Apama Documentation : Developing Apama Applications : Developing Apama Applications in EPL : Common EPL Patterns in Monitors : Using quit() to terminate event listeners
Using quit() to terminate event listeners
The example below demonstrates the use of quit() to terminate an event listener. This example is somewhat contrived in order to demonstrate a situation where it might be desirable to use quit(). Typically, other methods are often more appropriate, for example, you can use die to kill a monitor instance and you can specify and not to terminate an event listener.

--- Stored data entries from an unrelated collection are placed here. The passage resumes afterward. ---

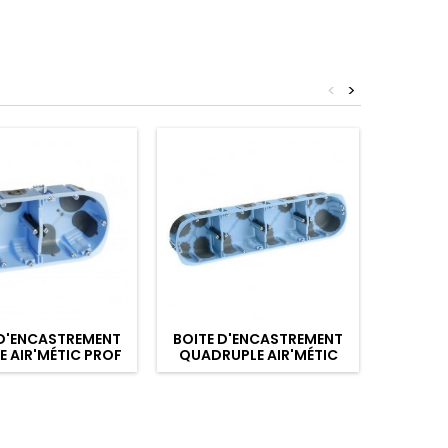
<
>
 D'ENCASTREMENT
BOITE D'ENCASTREMENT
BOITE 
 AIR'MÉTIC PROF
QUADRUPLE AIR'MÉTIC
MICRO
50
PROF 40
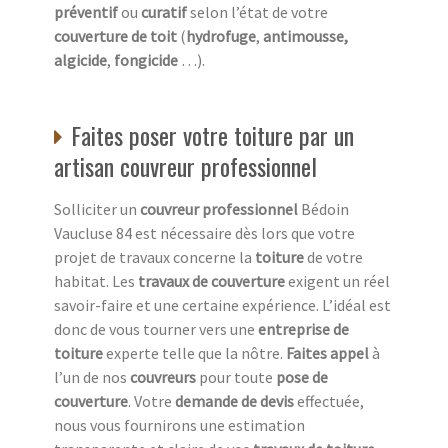
préventif
ou
curatif
selon l’état de votre
couverture de toit
(
hydrofuge
,
antimousse,
algicide
,
fongicide
…).
Faites poser votre toiture par un
artisan couvreur professionnel
Solliciter un
couvreur professionnel
Bédoin
Vaucluse 84 est nécessaire dès lors que votre
projet de travaux concerne la
toiture
de votre
habitat. Les
travaux de couverture
exigent un réel
savoir-faire et une certaine expérience. L’idéal est
donc de vous tourner vers une
entreprise de
toiture
experte telle que la nôtre.
Faites appel
à
l’un de nos
couvreurs
pour toute
pose de
couverture
. Votre
demande de devis
effectuée,
nous vous fournirons une estimation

The example shows a monitor that trades received orders by breaking them into smaller orders, which it might place concurrently (perhaps on several exchanges). The monitor listens for fills on these orders, and sums up the fills. (A real monitor might also send status on what the filled volume is for each child order together with the total volume filled for the order. The logic for this is not shown here.) When each order is completely filled the monitor terminates the Trade event listener for that order.
The events:
event OrderIn {integer id; ... }
event OrderOut {integer id; integer volume; ... }
event Trade {integer orderOutId; integer volume; ... }
The monitor:
monitor TradeOrderAsSeveralSmallerOrders {
   event PlacedOrderRecord {
      listener listener;
      integer volumeToTrade;
      integer volumeTraded;
   }
   dictionary < integer, PlacedOrderRecord > records;
   OrderIn theOrder;
   action onload() {
      on all OrderIn():theOrder spawn tradeOrder();
   }
   action tradeOrder() {
      // some logic determining when and what volume to trade
   ...
      placeOrder( volume ); //called multiple times
   ...
   }
   action placeOrder(integer volume) {
      PlacedOrderRecord r := new PlacedOrderRecord;
      integer id := integer.getUnique();
      Trade t; r.listener := on all Trade(orderOutId=id):t
         processTrade(t);
      records[id] := r;
      r.volumeToTrade := volume;
      route OrderOut(id,volume,...);
   }
   action processTrade(Trade t) {
      PlacedOrderRecord r := records[t.orderOutId];
      r.volumeTraded := r.volumeTraded + t.volume;
      if (r.volumeToTrade - r.volumeTraded) <= 0 then {
         r.listener.quit();
         ...
      }
      ...
   }
}
As stated earlier, for real-world solutions there is generally a better option that using quit(). For example, the exchange(s) probably also send OrderComplete events. In this case you can change the on statement as follows:
on all Trade(orderOutId=id):t and not OrderComplete(orderOutId=id)
   processTrade(t);
Of course, you must be certain that the OrderComplete event can be received only after all trades for that order have been received.